Lin and drummer Evan Sult. For three years they even lived under the
same roof, in the house pictured on the cover of their indie debut Where Have
All The Merrymakers Gone?, originally released by the Arena Rock
Recording Company in May of '97. Fellow Seattlites the Presidents Of The
United States Of America formed, released two major-label CDs,
toured the world, and broke up in less time than it took Harvey Danger
to work up the confidence to put out that first full-length. But their
patience paid off when Seattle's KNDD plucked a wry little revved-up pop
number with topical references to publishing zines and raging against
machines off of Merrymakers, and put it on its prime-time
playlist.
That song, "Flagpole Sitta," was Harvey Danger's ticket to
the majors --Slash/ London signed the group and re-released the album
earlier this year. And it's also helped put the once bashful and brainy
band, named after a obscure character from The Great Gatsby,
into heavy rotation nationwide and on their first-ever U.S. tour.
"It's a little weird that 'Flagpole Sitta' is being played all
the time on the radio because for us it's a really old song,"

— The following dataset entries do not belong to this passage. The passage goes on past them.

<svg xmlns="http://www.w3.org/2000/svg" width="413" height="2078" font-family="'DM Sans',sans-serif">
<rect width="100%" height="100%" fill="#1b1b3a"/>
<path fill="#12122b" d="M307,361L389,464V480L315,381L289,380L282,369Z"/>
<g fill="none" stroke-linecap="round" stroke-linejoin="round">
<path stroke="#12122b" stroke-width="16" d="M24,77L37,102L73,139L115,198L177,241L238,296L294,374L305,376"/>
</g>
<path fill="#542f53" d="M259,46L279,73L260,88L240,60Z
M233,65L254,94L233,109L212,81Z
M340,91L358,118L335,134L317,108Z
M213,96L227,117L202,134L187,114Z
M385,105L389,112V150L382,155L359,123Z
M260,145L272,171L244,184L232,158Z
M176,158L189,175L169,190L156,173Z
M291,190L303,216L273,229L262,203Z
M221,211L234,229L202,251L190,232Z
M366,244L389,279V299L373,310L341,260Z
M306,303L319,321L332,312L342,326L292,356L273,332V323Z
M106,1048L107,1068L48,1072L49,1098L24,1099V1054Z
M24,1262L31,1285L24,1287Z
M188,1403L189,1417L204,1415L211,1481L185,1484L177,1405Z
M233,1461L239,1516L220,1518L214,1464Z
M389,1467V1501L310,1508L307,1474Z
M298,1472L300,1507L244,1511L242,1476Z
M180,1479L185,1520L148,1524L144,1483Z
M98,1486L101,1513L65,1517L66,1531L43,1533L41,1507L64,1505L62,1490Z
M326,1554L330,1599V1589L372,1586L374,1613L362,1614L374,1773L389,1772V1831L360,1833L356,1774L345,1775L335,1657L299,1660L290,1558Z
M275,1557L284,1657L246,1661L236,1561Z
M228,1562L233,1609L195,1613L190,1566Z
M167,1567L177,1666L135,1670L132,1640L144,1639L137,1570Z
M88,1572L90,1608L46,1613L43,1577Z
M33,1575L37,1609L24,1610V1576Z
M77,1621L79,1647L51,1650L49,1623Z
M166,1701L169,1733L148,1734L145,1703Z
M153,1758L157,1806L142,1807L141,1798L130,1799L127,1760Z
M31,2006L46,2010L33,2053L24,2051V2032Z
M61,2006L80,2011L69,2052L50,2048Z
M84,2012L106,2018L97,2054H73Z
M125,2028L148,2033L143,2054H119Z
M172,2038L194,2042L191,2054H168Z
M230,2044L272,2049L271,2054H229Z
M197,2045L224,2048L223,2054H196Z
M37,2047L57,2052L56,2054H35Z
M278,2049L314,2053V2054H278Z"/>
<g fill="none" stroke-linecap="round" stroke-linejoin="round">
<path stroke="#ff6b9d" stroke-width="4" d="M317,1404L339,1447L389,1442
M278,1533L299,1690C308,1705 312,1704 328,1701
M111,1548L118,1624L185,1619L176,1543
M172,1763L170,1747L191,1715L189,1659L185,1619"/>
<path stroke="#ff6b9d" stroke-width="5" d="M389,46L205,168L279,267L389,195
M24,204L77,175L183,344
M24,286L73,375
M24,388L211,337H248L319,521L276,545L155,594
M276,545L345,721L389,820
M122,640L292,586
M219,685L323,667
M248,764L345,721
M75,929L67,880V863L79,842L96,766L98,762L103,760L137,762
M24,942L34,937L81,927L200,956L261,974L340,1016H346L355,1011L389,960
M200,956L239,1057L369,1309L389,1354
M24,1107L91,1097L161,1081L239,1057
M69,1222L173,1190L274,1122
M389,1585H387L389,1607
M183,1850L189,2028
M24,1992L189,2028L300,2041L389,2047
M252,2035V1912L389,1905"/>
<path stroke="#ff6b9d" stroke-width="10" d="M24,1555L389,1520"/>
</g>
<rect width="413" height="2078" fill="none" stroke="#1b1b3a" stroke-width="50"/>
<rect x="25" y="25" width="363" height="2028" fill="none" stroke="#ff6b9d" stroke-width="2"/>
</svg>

Nelson admits. "We wrote it in '96. We just wanted to write a
bouncy pop song. That was really the only goal. It came out as kind of a
parody of a pop song--it's supposed to be lampooning the sort of false
concern that you hear in a lot of serious pop music. But I think a lot
of people take the lyrics literally, and I guess it kind of works that
way, too. To us it's just one of 10 songs on the CD." Fortunately, it's not
the only single-worthy track of the 10. Like Weezer's first
album, or the Presidents Of The USA's self-titled debut,
Where Have All The Merrymakers Gone? is loaded with the kind of
clever, winsome, rough-around-the-edges pop nuggets that balance
amusingly wimpy and/ or underconfident sentiments against the tough and
tuneful blare of punkish guitars, as well as one song ("Carlotta
Valdez") that more or less synopsizes the plot of Hitchcock's Vertigo.
"It's really weird to go from never really having much of an
audience of more than a hundred people to all of the sudden being rammed
down the consciousness of the mainstream," Nelson reflects.
"We don't really listen to the radio much--it's not really our
scene. But it's fine. It's interesting. And it's really been fun."